3. Experimental results
3.1 Quantification of motion in the cerebral cortex during functional imaging of behaving mice
We quantified the tissue motion during functional imaging of behaving mice, as shown in Fig. 2. A sparse subset of neurons in mouse primary barrel cortex (S1) was labelled with the mixture of diluted AAV2-1-Syn-Cre and AAV2-1-Flex-Syn-GCaMP6f viruses. We performed volumetric imaging at 14 Hz (volume size 77 × 15.4 × 40 µm3 at ~10-300 µm under the dura) with the mouse running on a linear treadmill at liberty. The imaging of GCaMP6f-expressing dendrites and spines [Fig. 2(a) and Visualization 1] showed apparent motion (Visualization 2) during mouse locomotion. We registered the volumetric data sets with respect to a manual-chosen volume. The resulting motion vectors are shown in Fig. 2(c). We computed the maximum intensity projection of the registered images along time, and then segmented regions of interest using the Simple Neurite Tracer plugin in ImageJ (NIH). We show the fluorescence dynamics ΔF/F of dendrites and spines resulting from spontaneous neuronal activity in Figs. 2(e) and 2(f). As expected, the motion caused substantial artifacts without proper image registration, making it difficult, if possible, to interpret the calcium signal.

■ **Supplied entries**:
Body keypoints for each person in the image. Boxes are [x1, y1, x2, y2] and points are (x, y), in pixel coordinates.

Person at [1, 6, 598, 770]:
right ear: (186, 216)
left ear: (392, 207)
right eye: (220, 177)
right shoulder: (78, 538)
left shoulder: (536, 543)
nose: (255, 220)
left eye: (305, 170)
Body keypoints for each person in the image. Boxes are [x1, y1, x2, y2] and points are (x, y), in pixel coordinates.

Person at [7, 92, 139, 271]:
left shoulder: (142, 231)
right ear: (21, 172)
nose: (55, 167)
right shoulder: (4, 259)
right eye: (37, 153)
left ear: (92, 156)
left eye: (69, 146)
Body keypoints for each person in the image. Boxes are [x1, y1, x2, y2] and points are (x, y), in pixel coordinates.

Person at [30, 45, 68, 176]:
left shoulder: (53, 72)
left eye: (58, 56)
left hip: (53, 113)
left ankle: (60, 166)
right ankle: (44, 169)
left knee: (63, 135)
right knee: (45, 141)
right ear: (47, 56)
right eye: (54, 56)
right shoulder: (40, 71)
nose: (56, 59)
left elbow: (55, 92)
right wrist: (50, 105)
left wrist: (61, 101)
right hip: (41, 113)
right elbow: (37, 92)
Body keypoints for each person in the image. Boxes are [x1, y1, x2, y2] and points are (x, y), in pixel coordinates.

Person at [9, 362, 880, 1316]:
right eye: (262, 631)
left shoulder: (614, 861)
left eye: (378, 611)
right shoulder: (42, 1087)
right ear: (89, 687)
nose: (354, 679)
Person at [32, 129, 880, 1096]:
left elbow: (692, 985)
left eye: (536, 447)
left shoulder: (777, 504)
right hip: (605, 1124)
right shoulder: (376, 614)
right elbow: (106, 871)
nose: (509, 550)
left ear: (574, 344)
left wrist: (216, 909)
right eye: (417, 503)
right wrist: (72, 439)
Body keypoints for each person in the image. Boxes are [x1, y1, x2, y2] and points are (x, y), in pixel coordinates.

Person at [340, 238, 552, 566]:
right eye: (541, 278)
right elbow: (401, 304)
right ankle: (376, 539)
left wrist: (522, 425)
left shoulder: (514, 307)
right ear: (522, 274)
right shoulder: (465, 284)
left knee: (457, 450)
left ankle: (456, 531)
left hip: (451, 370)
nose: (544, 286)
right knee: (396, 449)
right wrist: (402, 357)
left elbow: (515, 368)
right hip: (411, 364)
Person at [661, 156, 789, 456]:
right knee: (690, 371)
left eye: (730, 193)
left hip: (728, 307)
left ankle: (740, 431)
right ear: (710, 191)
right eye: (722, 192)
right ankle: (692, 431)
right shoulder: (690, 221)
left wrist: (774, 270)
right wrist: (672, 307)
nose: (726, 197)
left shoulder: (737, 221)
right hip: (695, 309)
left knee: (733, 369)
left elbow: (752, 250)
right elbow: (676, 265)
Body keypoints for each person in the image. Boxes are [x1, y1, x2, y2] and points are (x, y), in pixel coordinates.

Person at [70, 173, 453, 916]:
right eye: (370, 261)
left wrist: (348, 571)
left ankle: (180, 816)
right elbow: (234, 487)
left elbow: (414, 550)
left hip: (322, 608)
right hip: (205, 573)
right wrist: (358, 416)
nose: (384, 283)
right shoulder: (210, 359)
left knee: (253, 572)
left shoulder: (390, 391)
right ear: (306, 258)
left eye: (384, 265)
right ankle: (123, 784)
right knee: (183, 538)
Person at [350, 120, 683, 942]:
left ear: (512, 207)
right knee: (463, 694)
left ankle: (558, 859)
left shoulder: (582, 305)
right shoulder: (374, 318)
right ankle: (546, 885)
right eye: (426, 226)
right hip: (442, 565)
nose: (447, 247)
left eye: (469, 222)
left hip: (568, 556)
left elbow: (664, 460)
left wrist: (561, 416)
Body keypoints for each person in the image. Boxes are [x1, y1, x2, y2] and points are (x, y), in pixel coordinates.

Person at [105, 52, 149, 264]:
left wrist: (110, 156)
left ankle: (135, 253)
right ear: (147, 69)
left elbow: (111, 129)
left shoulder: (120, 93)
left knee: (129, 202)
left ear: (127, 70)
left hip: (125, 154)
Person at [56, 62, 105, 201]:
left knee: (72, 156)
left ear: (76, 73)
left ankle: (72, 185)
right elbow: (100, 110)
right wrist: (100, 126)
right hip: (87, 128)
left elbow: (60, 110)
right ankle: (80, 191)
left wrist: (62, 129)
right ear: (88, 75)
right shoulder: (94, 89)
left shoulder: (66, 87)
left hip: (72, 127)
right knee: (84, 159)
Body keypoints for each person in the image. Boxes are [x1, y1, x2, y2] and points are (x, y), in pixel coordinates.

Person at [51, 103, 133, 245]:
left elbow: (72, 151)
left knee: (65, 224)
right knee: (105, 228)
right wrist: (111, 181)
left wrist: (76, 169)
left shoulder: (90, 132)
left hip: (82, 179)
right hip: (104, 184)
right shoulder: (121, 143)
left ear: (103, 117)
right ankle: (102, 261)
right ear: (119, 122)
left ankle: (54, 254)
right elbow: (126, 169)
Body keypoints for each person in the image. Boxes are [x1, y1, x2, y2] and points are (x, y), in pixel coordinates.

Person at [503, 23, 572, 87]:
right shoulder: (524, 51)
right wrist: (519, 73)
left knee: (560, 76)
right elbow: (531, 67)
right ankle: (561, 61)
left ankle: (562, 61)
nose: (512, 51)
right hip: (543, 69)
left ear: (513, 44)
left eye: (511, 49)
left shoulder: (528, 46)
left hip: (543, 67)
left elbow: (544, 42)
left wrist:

■ **Exercise instructions**:
a – Answer these questions from the section on quantifying cortical motion in behaving mice.
(i) At what rate was the volumetric imaging performed?
(ii) Which ImageJ plugin was used to segment regions of interest?
(iii) In which brain area was a sparse subset of neurons labelled?
b – Resume the section on quantifying cortical motion in behaving mice, starting after its last sentence.

■ **Answer list**:
a –
(i) 14 Hz
(ii) The Simple Neurite Tracer plugin
(iii) The mouse primary barrel cortex (S1)

b –
Fig. 2 Functional imaging of dendrite and dendritic spines in S1 cortex for a mouse running on a linear treadmill at liberty. (a) Volume view of the dendrite and dendritic spines (see also Visualization 1). Size: 77 × 15.4 × 40 µm3. (b) Maximum intensity projection of the volume along z axis. (c) Running speed of the mouse and brain motion quantified from the functional imaging in Visualization 2. (d) Quiver plot of brain motion. (e) and (f) Fluorescence dynamics ΔF/F of the dendritic shafts and dendritic spines marked by the yellow arrows and red triangles in (b), respectively. Left: signal after registration; right: signal without registration. The artifacts are highlighted by the black dash boxes.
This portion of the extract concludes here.